Step 2 — Placement: For each of the n items, find the first fitting bin. With a naive scan: O(n) per item = O(n²) total. With a balanced BST tracking bin capacities: O(log n) per item = O(n log n) total.
Total: O(n log n) with optimized implementation.

Brute Force — Why O(kⁿ)

Each of the n items can go into any of k bins. The number of possible assignments is k × k × k × … (n times) = kⁿ.
For n=10, k=4: 4¹⁰ = 1,048,576 assignments.
For n=20, k=10: 10²⁰ = 100,000,000,000,000,000,000 assignments.
At 10⁹ operations/second: that's 3×10¹⁰ years.

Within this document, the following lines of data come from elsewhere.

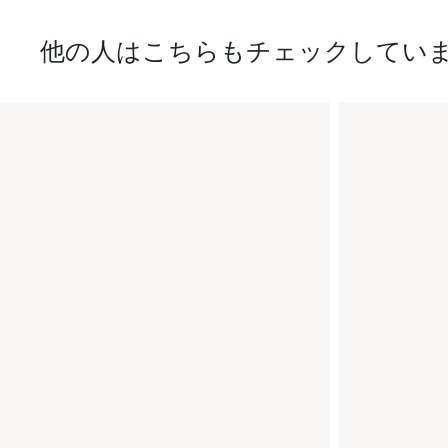
他の人はこちらもチェックしてい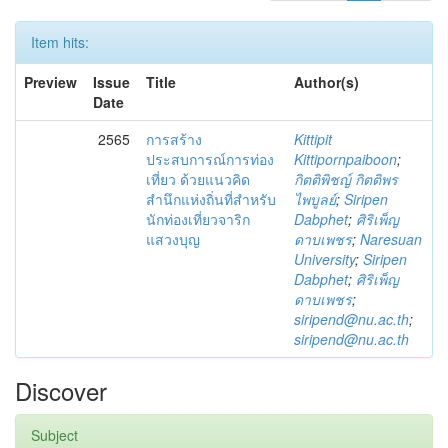
Item hits:
Preview
Issue
Title
Author(s)
Date
2565
การสร้าง
Kittipit
ประสบการณ์การท่อง
Kittipornpaiboon
;
เที่ยว ด้วยแนวคิด
กิตติพิชญ์ กิตติพร
สำนึกแห่งถิ่นที่สำหรับ
ไพบูลย์
;
Siripen
นักท่องเที่ยวจาริก
Dabphet
;
ศิริเพ็ญ
แสวงบุญ
ดาบเพชร
;
Naresuan
University
;
Siripen
Dabphet
;
ศิริเพ็ญ
ดาบเพชร
;
siripend@nu.ac.th
;
siripend@nu.ac.th
Discover
Subject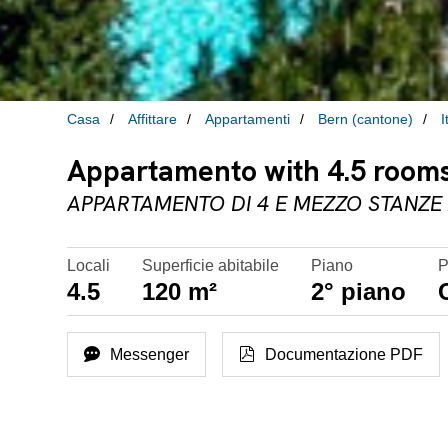
Casa
Affittare
Appartamenti
Bern (cantone)
I
Appartamento with 4.5 rooms f
APPARTAMENTO DI 4 E MEZZO STANZE A
Locali
Superficie abitabile
Piano
P
4.5
120 m²
2° piano
Messenger
Documentazione PDF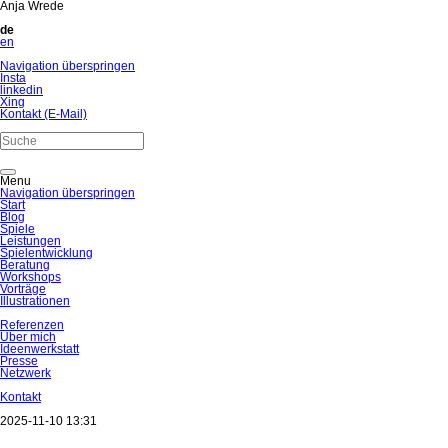
Anja Wrede
de
en
Navigation überspringen
Insta
linkedin
Xing
Kontakt (E-Mail)
Menu
Navigation überspringen
Start
Blog
Spiele
Leistungen
Spielentwicklung
Beratung
Workshops
Vorträge
Illustrationen
Referenzen
Über mich
Ideenwerkstatt
Presse
Netzwerk
Kontakt
2025-11-10 13:31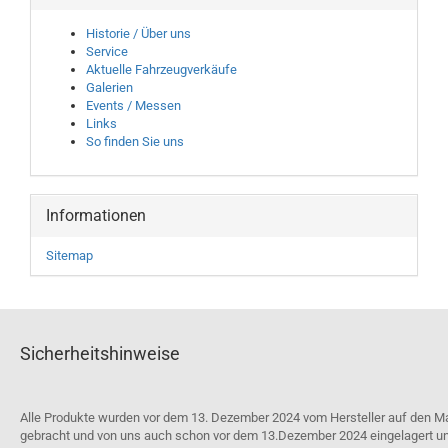
Historie / Über uns
Service
Aktuelle Fahrzeugverkäufe
Galerien
Events / Messen
Links
So finden Sie uns
Informationen
Sitemap
Sicherheitshinweise
Alle Produkte wurden vor dem 13. Dezember 2024 vom Hersteller auf den M
gebracht und von uns auch schon vor dem 13.Dezember 2024 eingelagert u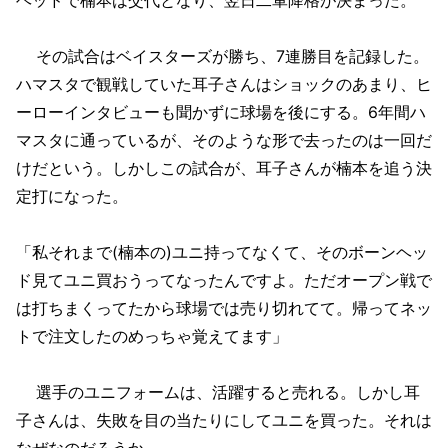
その試合はベイスターズが勝ち、7連勝目を記録した。
ハマスタで観戦していた耳子さんはショックのあまり、ヒ
ーローインタビューも聞かずに球場を後にする。6年間ハ
マスタに通っているが、そのような形で去ったのは一回だ
けだという。しかしこの試合が、耳子さんが楠本を追う決
定打になった。
「私それまで(楠本の)ユニ持ってなくて、そのボーンヘッ
ド見てユニ買おうってなったんですよ。ただオープン戦で
は打ちまくってたから球場では売り切れてて。帰ってネッ
トで注文したのめっちゃ覚えてます」
選手のユニフォームは、活躍すると売れる。しかし耳
子さんは、失敗を目の当たりにしてユニを買った。それは
なぜなのだろうか。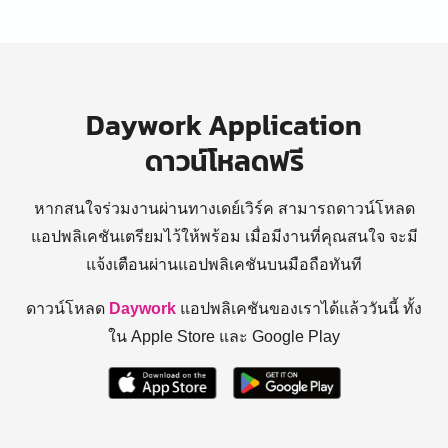
Daywork Application
ดาวน์โหลดฟรี
หากสนใจร่วมงานผ่านทางเดย์เวิร์ค สามารถดาวน์โหลด
แอปพลิเคชันเตรียมไว้ให้พร้อม
เมื่อมีงานที่คุณสนใจ จะมี
แจ้งเตือนผ่านแอปพลิเคชันบนมือถือทันที
ดาวน์โหลด
Daywork
แอปพลิเคชันของเราได้แล้ววันนี้ ทั้ง
ใน Apple Store และ Google Play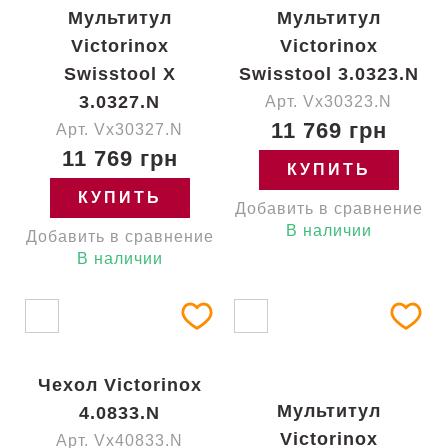
Мультитул
Мультитул
Victorinox
Victorinox
Swisstool X
Swisstool 3.0323.N
3.0327.N
Арт. Vx30323.N
11 769 грн
Арт. Vx30327.N
11 769 грн
КУПИТЬ
КУПИТЬ
Добавить в сравнение
В наличии
Добавить в сравнение
В наличии
Чехол Victorinox
Мультитул
4.0833.N
Victorinox
Арт. Vx40833.N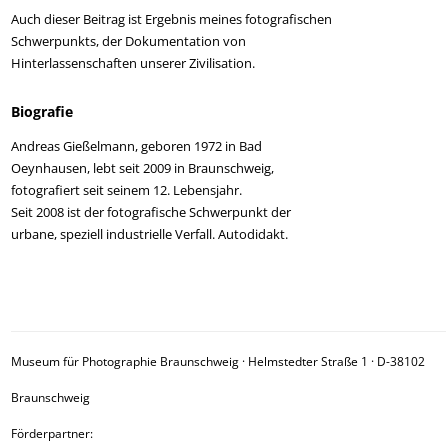
Auch dieser Beitrag ist Ergebnis meines fotografischen
Schwerpunkts, der Dokumentation von
Hinterlassenschaften unserer Zivilisation.
Biografie
Andreas Gießelmann, geboren 1972 in Bad
Oeynhausen, lebt seit 2009 in Braunschweig,
fotografiert seit seinem 12. Lebensjahr.
Seit 2008 ist der fotografische Schwerpunkt der
urbane, speziell industrielle Verfall. Autodidakt.
Museum für Photographie Braunschweig · Helmstedter Straße 1 · D-38102
Braunschweig
Förderpartner: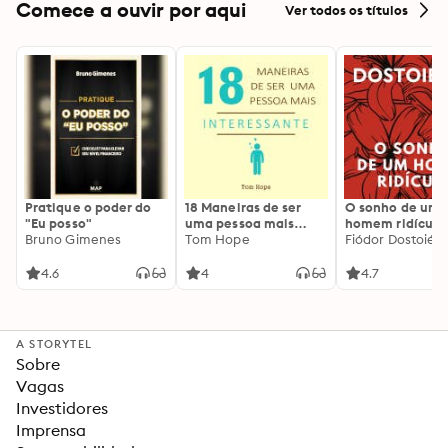
Comece a ouvir por aqui
Ver todos os títulos
Pratique o poder do
18 Maneiras de ser
O sonho de um
"Eu posso"
uma pessoa mais
homem ridículo
Bruno Gimenes
interessante
Tom Hope
Fiódor Dostoiévs
4.6
4
4.7
A STORYTEL
Sobre
Vagas
Investidores
Imprensa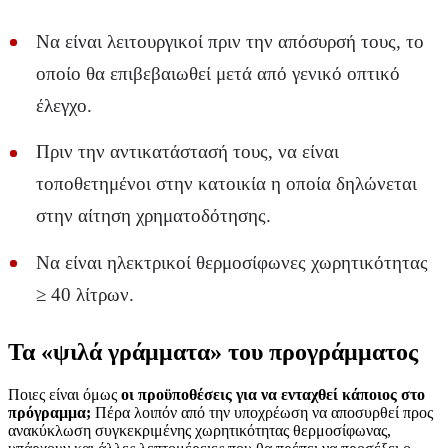
Να είναι λειτουργικοί πριν την απόσυρσή τους, το
οποίο θα επιβεβαιωθεί μετά από γενικό οπτικό
έλεγχο.
Πριν την αντικατάστασή τους, να είναι
τοποθετημένοι στην κατοικία η οποία δηλώνεται
στην αίτηση χρηματοδότησης.
Να είναι ηλεκτρικοί θερμοσίφωνες χωρητικότητας
≥ 40 λίτρων.
Τα «ψιλά γράμματα» του προγράμματος
Ποιες είναι όμως
οι προϋποθέσεις για να ενταχθεί κάποιος στο
πρόγραμμα;
Πέρα λοιπόν από την υποχρέωση να αποσυρθεί προς
ανακύκλωση συγκεκριμένης χωρητικότητας θερμοσίφωνας,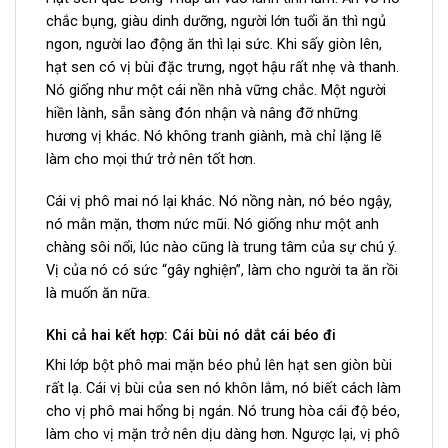
chắc bụng, giàu dinh dưỡng, người lớn tuổi ăn thì ngủ
ngon, người lao động ăn thì lại sức. Khi sấy giòn lên,
hạt sen có vị bùi đặc trưng, ngọt hậu rất nhẹ và thanh.
Nó giống như một cái nền nhà vững chắc. Một người
hiền lành, sẵn sàng đón nhận và nâng đỡ những
hương vị khác. Nó không tranh giành, mà chỉ lặng lẽ
làm cho mọi thứ trở nên tốt hơn.
Cái vị phô mai nó lại khác. Nó nồng nàn, nó béo ngậy,
nó mằn mặn, thơm nức mũi. Nó giống như một anh
chàng sôi nổi, lúc nào cũng là trung tâm của sự chú ý.
Vị của nó có sức “gây nghiện”, làm cho người ta ăn rồi
là muốn ăn nữa.
Khi cả hai kết hợp: Cái bùi nó dắt cái béo đi
Khi lớp bột phô mai mặn béo phủ lên hạt sen giòn bùi
rất lạ. Cái vị bùi của sen nó khôn lắm, nó biết cách làm
cho vị phô mai hổng bị ngán. Nó trung hòa cái độ béo,
làm cho vị mặn trở nên dịu dàng hơn. Ngược lại, vị phô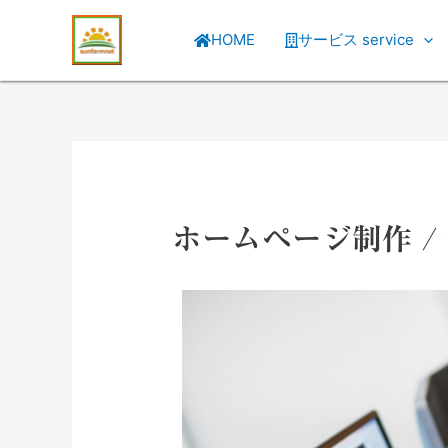
HOME
サービス service
ホームページ制作 / web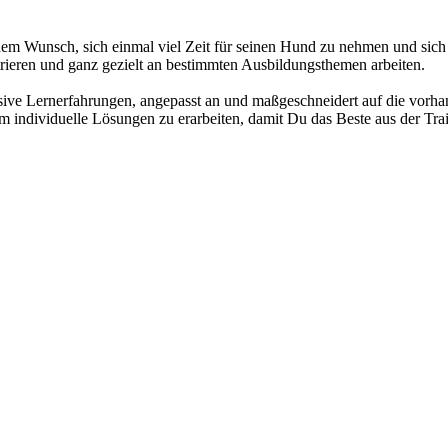
em Wunsch, sich einmal viel Zeit für seinen Hund zu nehmen und sich d
trieren und ganz gezielt an bestimmten Ausbildungsthemen arbeiten.
ve Lernerfahrungen, angepasst an und maßgeschneidert auf die vorhand
 individuelle Lösungen zu erarbeiten, damit Du das Beste aus der Trai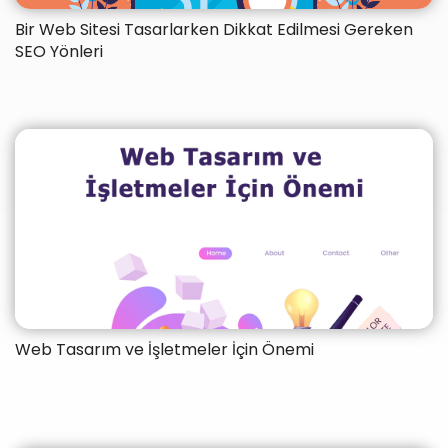
Bir Web Sitesi Tasarlarken Dikkat Edilmesi Gereken
SEO Yönleri
Web Tasarım ve İşletmeler İçin Önemi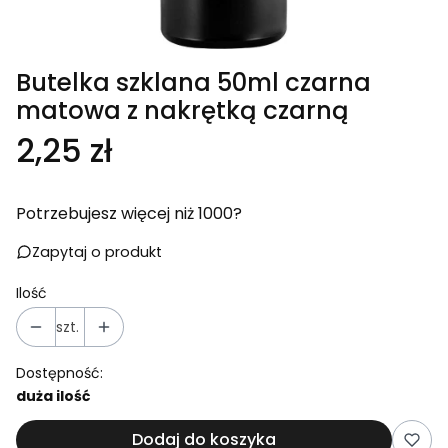
Butelka szklana 50ml czarna
matowa z nakrętką czarną
Cena
2,25 zł
Potrzebujesz więcej niż 1000?
Zapytaj o produkt
Ilość
szt.
Dostępność:
duża ilość
Dodaj do koszyka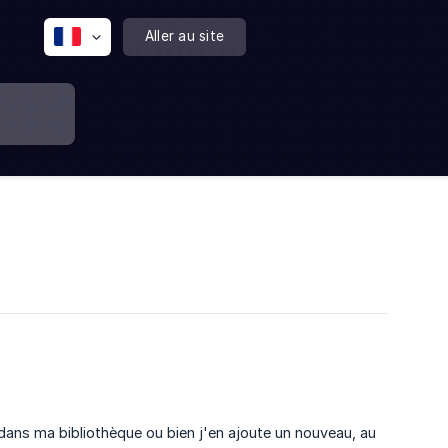
Aller au site
 dans ma bibliothèque ou bien j'en ajoute un nouveau, au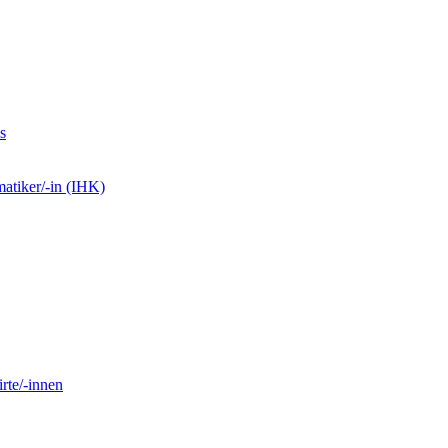
s
matiker/-in (IHK)
rte/-innen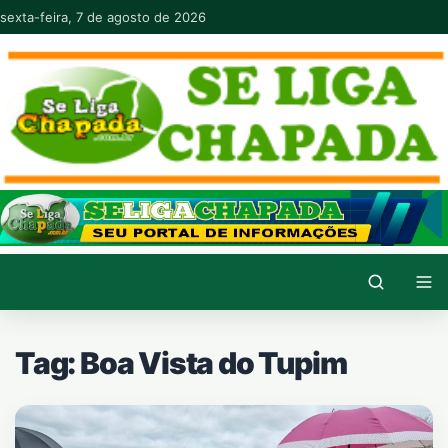
Pular para o conteúdo
sexta-feira, 7 de agosto de 2026
Tag:
Boa Vista do Tupim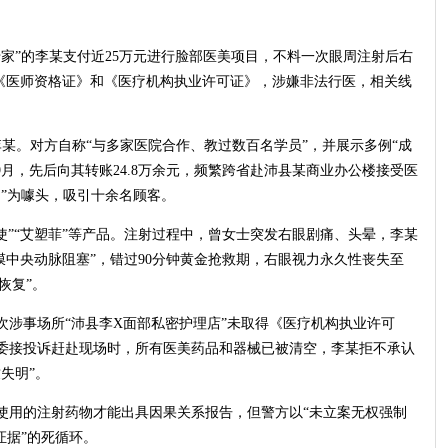
专家”的李某支付近25万元进行脸部医美项目，不料一次眼周注射后右
无《医师资格证》和《医疗机构执业许可证》，涉嫌非法行医，相关线
李某。对方自称“与多家医院合作、教过数百名学员”，并展示多例“成
5年9月，先后向其转账24.8万余元，频繁跨省赴沛县某商业办公楼接受医
”为噱头，吸引十余名顾客。
白天使”“艾塑菲”等产品。注射过程中，曾女士突发右眼剧痛、头晕，李某
膜中央动脉阻塞”，错过90分钟黄金抢救期，右眼视力永久性丧失至
恢复”。
涉事场所“沛县李X面部私密护理店”未取得《医疗机构执业许可
委接投诉赶赴现场时，所有医美药品和器械已被清空，李某拒不承认
失明”。
使用的注射药物才能出具因果关系报告，但警方以“未立案无权强制
证据”的死循环。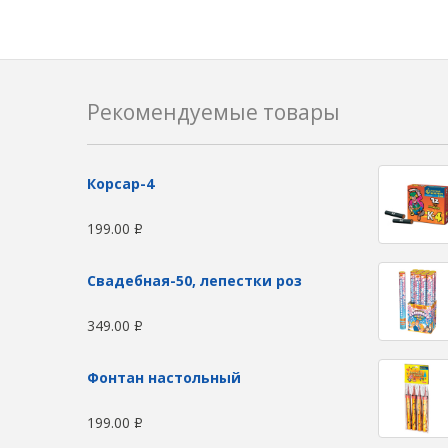
Рекомендуемые товары
Корсар-4
199.00
Р
Свадебная-50, лепестки роз
349.00
Р
Фонтан настольный
199.00
Р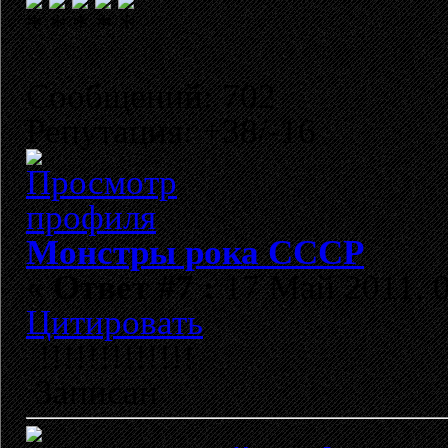
Сообщений: 702
Репутация: +38/-16
Монстры рока СССР
«
Ответ #7 :
17 Май 2011, 0
Цитировать
!!!!!!!!!!!!!
Записан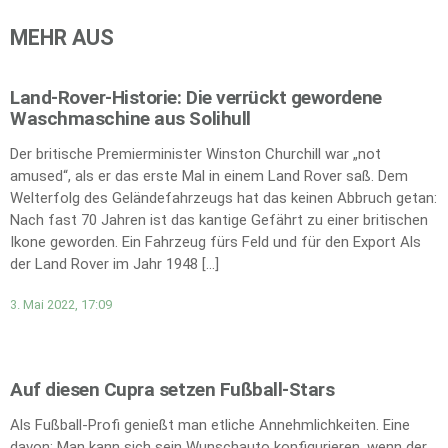
MEHR AUS
Land-Rover-Historie: Die verrückt gewordene
Waschmaschine aus Solihull
Der britische Premierminister Winston Churchill war „not
amused“, als er das erste Mal in einem Land Rover saß. Dem
Welterfolg des Geländefahrzeugs hat das keinen Abbruch getan:
Nach fast 70 Jahren ist das kantige Gefährt zu einer britischen
Ikone geworden. Ein Fahrzeug fürs Feld und für den Export Als
der Land Rover im Jahr 1948 […]
3. Mai 2022, 17:09
Auf diesen Cupra setzen Fußball-Stars
Als Fußball-Profi genießt man etliche Annehmlichkeiten. Eine
davon: Man kann sich sein Wunschauto konfigurieren, wenn der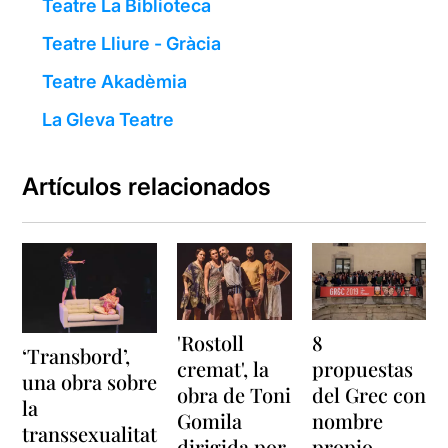
Teatre La Biblioteca
Teatre Lliure - Gràcia
Teatre Akadèmia
La Gleva Teatre
Artículos relacionados
'Rostoll
8
‘Transbord’,
cremat', la
propuestas
una obra sobre
obra de Toni
del Grec con
la
Gomila
nombre
transsexualitat
dirigida por
propio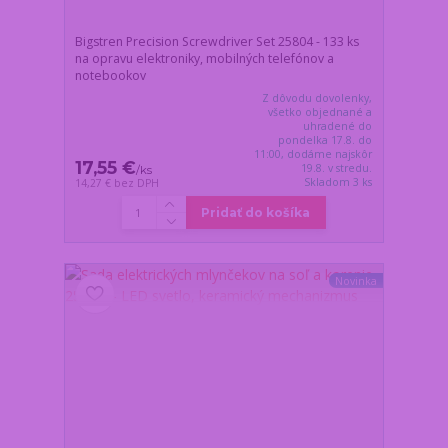
Bigstren Precision Screwdriver Set 25804 - 133 ks
na opravu elektroniky, mobilných telefónov a
notebookov
Z dôvodu dovolenky,
všetko objednané a
uhradené do
pondelka 17.8. do
11:00, dodáme najskôr
17,55 €
19.8. v stredu.
/
ks
Skladom 3 ks
14,27 €
bez DPH
Pridať do košíka
Novinka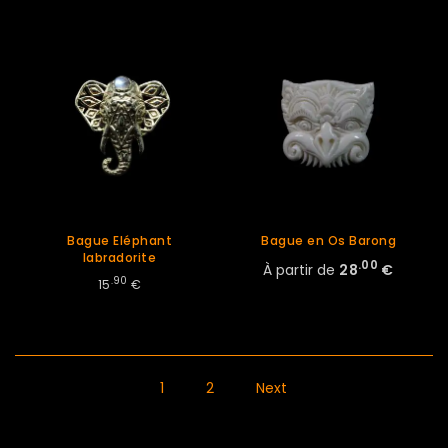
Bague Eléphant
Bague en Os Barong
labradorite
.00
À partir de
28
€
.90
15
€
1
2
Next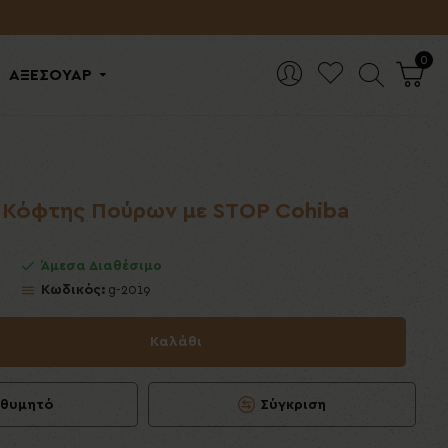
0
ΑΞΕΣΟΥΑΡ
 Κόφτης Πούρων με STOP Cohiba
Άμεσα Διαθέσιμο
Κωδικός:
g-2019
Καλάθι
ιθυμητό
Σύγκριση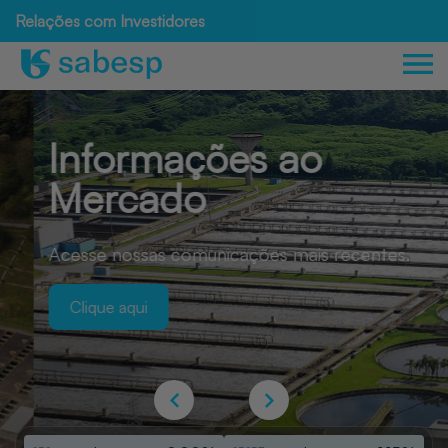
Relações com Investidores
Informações ao
Mercado
Acesse nossas comunicações mais recentes.
Clique aqui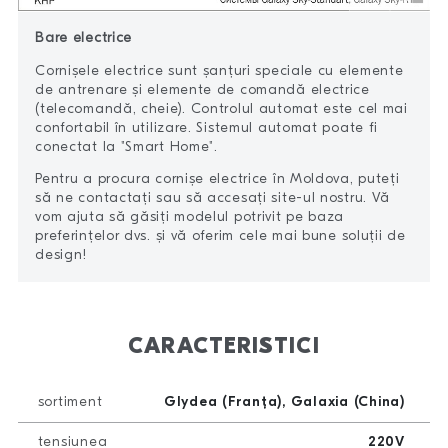
Bare electrice
Cornișele electrice sunt șanțuri speciale cu elemente
de antrenare și elemente de comandă electrice
(telecomandă, cheie). Controlul automat este cel mai
confortabil în utilizare. Sistemul automat poate fi
conectat la "Smart Home".
Pentru a procura cornișe electrice în Moldova, puteți
să ne contactați sau să accesați site-ul nostru. Vă
vom ajuta să găsiți modelul potrivit pe baza
preferințelor dvs. și vă oferim cele mai bune soluții de
design!
CARACTERISTICI
sortiment
Glydea (Franța), Galaxia (China)
tensiunea
220V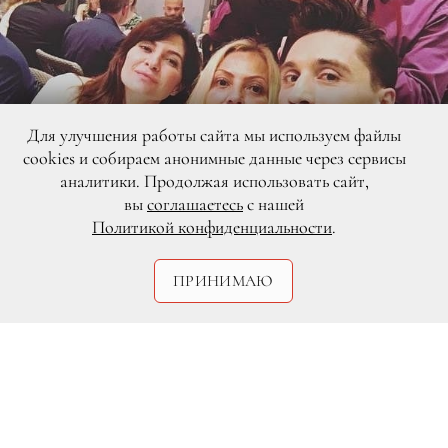
Для улучшения работы сайта мы используем файлы
cookies и собираем анонимные данные через сервисы
аналитики. Продолжая использовать сайт,
вы
соглашаетесь
с нашей
Политикой конфиденциальности
.
ПРИНИМАЮ
DR
Сейчас на Лазурном Берегу проходит
один из главных кинофестивалей, на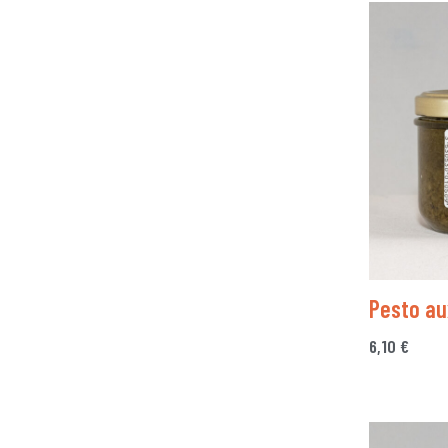
Pesto au
6,10
€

This is why NP-complete problems need approximations.

The (11/9)·OPT Guarantee

Proven by Johnson (1973) and confirmed by Simchi-Levi (1994). If OPT = optimal bins needed, FFD uses at most (11/9)·OPT + 6/9 bins.
For large OPT the +6/9 becomes negligible: essentially FFD is within ~22% of optimal.
This bound is tight — specific inputs exist where FFD uses exactly 11/9 of OPT.

Space Complexity — All O(n)

All four algorithms only need to store:
• The n item sizes — O(n)
• Which bin each item is in — O(n)
• The remaining capacity per bin — O(k) ≤ O(n)
FFD also needs sorted order but that's still O(n). No algorithm needs more than linear space.